Exercise instructions
Identify every line in the records below that contains the word "апрель", and copy each of those lines.

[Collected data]

______________________________

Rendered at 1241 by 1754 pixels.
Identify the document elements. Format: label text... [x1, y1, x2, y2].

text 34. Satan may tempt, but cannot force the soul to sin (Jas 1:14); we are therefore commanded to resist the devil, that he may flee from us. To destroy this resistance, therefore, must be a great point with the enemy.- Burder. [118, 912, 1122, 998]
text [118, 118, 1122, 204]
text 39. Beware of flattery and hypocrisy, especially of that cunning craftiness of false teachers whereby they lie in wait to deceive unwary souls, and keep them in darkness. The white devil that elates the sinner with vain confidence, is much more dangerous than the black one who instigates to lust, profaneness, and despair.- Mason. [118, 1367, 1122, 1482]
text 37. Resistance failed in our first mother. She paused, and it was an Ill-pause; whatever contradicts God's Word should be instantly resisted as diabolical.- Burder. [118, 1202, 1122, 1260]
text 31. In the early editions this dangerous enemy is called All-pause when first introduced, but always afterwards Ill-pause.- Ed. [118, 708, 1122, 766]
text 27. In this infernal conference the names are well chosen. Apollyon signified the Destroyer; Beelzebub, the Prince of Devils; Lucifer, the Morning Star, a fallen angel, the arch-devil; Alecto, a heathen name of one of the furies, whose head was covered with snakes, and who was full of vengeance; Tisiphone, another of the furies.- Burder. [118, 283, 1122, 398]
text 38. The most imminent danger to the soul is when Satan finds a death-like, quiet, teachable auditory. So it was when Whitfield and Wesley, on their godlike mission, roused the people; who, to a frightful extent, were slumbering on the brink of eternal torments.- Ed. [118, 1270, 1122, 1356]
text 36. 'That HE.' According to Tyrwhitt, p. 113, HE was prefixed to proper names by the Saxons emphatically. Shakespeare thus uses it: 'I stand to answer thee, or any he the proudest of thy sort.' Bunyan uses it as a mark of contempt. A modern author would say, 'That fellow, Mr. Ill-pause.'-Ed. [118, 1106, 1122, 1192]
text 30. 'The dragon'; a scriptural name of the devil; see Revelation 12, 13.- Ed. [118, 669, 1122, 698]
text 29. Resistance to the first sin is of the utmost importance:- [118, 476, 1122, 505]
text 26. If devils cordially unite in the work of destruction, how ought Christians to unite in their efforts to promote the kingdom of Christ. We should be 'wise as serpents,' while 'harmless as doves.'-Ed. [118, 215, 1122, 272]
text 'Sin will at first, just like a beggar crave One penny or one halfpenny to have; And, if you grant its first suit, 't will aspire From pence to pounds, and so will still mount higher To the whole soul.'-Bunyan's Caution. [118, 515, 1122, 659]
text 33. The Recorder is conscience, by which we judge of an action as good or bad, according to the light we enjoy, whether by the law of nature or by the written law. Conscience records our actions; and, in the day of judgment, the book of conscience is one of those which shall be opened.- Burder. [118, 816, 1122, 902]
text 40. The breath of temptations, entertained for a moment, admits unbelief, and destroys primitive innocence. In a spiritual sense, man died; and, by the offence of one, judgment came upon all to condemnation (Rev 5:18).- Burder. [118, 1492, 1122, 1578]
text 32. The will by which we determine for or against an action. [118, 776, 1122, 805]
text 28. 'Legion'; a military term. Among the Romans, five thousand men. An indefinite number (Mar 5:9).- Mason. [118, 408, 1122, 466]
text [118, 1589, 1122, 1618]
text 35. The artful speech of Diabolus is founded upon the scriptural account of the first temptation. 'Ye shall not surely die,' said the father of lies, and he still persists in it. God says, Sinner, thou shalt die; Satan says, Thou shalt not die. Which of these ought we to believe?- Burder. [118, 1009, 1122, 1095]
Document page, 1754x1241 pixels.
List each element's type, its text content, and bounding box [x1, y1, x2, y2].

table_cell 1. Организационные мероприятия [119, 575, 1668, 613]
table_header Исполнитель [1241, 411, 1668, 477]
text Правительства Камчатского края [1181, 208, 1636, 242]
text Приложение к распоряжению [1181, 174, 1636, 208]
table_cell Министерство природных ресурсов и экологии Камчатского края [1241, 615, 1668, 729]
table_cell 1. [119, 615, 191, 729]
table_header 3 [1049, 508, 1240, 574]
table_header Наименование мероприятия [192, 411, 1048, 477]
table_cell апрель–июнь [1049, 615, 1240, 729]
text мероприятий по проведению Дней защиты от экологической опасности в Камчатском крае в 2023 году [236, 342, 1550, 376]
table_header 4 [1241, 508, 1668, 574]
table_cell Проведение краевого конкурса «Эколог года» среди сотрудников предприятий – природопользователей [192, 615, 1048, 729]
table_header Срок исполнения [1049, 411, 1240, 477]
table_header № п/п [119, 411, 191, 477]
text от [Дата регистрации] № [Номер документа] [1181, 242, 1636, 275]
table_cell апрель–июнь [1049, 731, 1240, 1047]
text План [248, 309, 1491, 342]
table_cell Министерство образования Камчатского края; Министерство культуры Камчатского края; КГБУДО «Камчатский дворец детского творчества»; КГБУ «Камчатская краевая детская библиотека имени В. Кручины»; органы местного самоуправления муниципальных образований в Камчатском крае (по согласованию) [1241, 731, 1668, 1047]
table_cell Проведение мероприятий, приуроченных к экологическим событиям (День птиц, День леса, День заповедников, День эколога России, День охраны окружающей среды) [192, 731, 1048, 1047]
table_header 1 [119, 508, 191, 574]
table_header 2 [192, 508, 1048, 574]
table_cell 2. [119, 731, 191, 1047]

______________________________

Response to the task
table_cell апрель–июнь [1049, 615, 1240, 729]
table_cell апрель–июнь [1049, 731, 1240, 1047]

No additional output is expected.